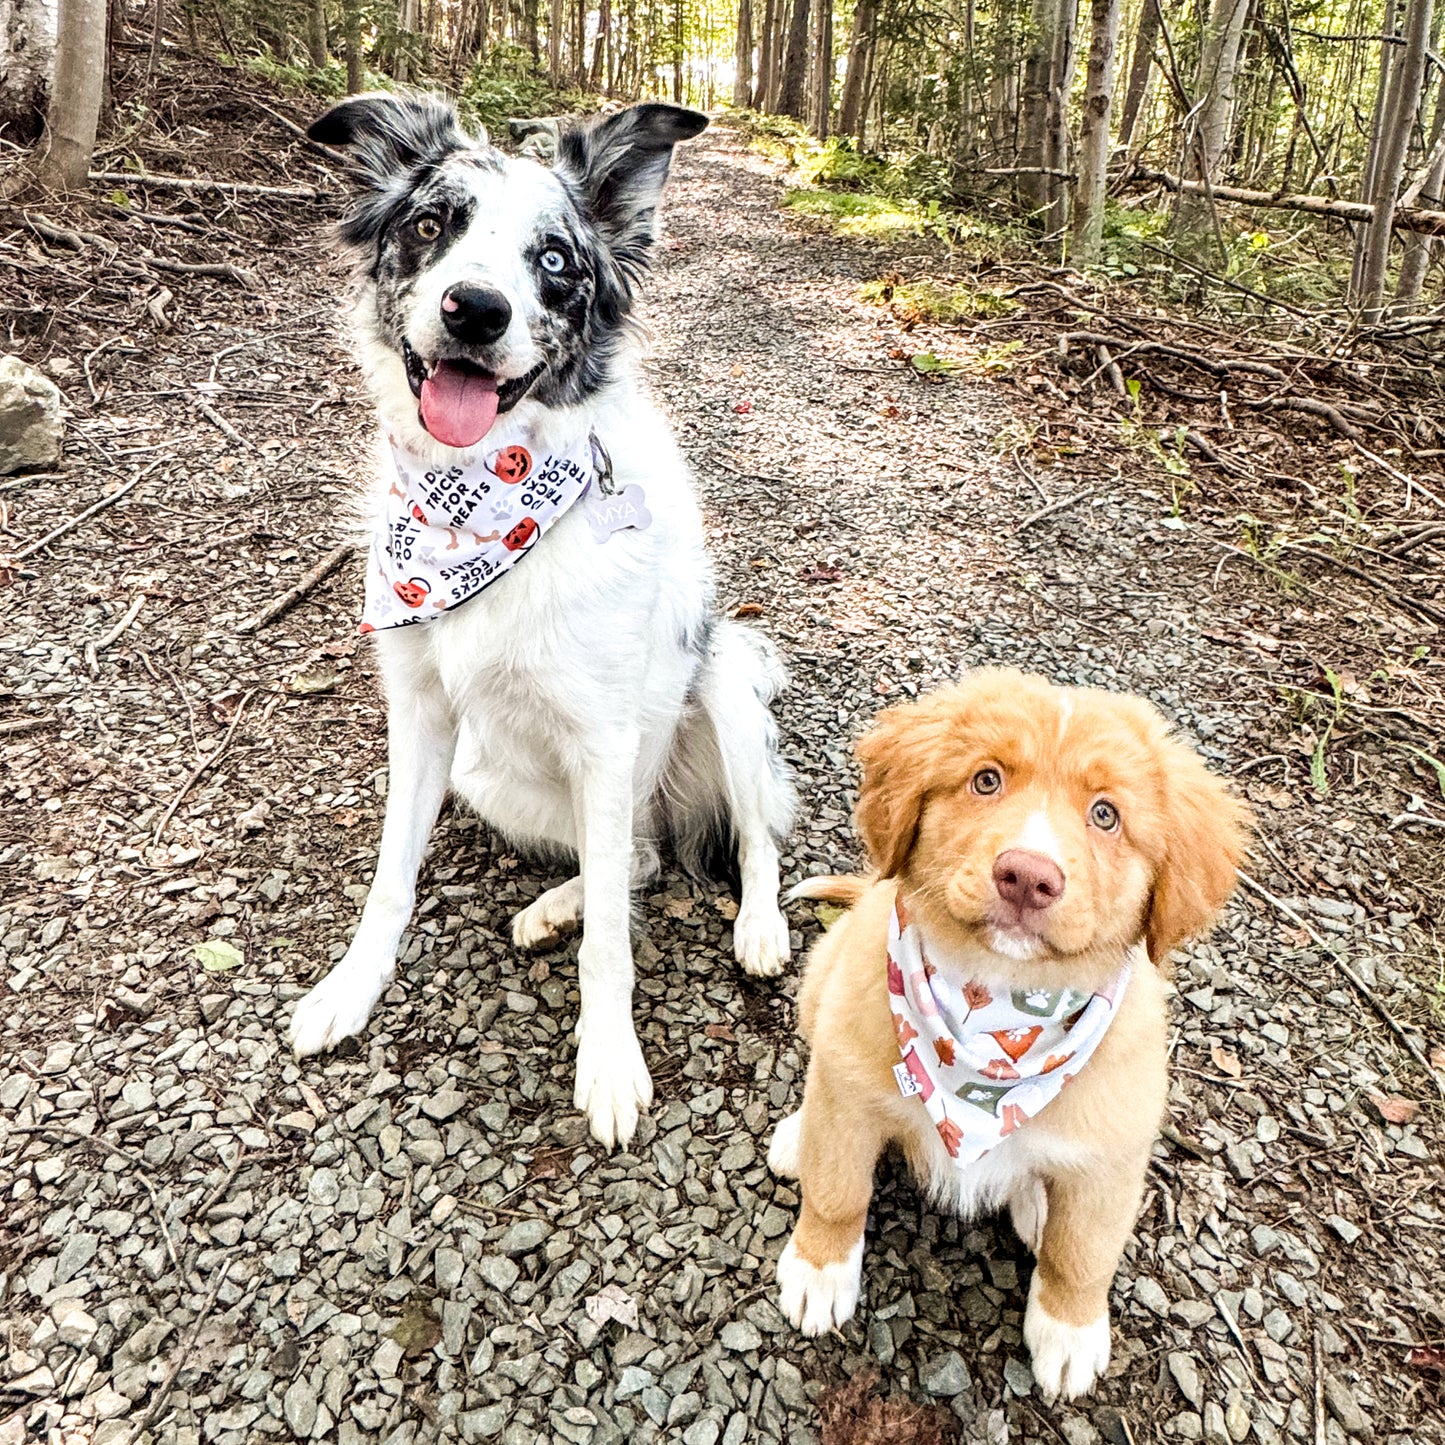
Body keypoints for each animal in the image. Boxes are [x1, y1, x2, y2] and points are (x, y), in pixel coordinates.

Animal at [286, 96, 797, 1144]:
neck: (479, 504)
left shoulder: (602, 738)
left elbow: (613, 944)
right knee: (636, 857)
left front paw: (608, 1062)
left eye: (554, 258)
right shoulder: (422, 719)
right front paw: (350, 988)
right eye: (431, 224)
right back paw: (551, 905)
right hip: (488, 774)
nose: (475, 309)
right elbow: (390, 878)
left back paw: (758, 925)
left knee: (742, 839)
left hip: (722, 676)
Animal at [768, 673, 1254, 1398]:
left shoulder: (1115, 1154)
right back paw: (797, 1135)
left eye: (1105, 814)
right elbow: (836, 1190)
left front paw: (1070, 1331)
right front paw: (820, 1268)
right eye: (986, 779)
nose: (1027, 876)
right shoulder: (851, 1086)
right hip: (822, 981)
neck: (996, 999)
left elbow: (1082, 1255)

### ABOUT THIS EXERCISE:
Return all records above verbatim without their pictures.

### RESPONSE TO THIS TASK:
Body keypoints for each animal in the image. Boxes are [x1, y1, x2, y2] and points are (x, y), in pixel coordinates.

Animal at [286, 96, 797, 1144]:
neck: (479, 504)
left shoulder: (602, 738)
left elbow: (613, 944)
right knee: (636, 857)
left front paw: (608, 1062)
left eye: (554, 258)
right shoulder: (422, 719)
right front paw: (350, 988)
right eye: (431, 224)
right back paw: (551, 905)
right hip: (488, 774)
nose: (475, 309)
right elbow: (390, 878)
left back paw: (758, 925)
left knee: (742, 839)
left hip: (722, 676)
Animal at [768, 673, 1254, 1398]:
left shoulder: (1115, 1154)
right back paw: (797, 1135)
left eye: (1105, 814)
right elbow: (836, 1190)
left front paw: (1070, 1331)
right front paw: (820, 1268)
right eye: (986, 779)
nose: (1027, 876)
right shoulder: (851, 1086)
right hip: (822, 981)
neck: (996, 999)
left elbow: (1082, 1255)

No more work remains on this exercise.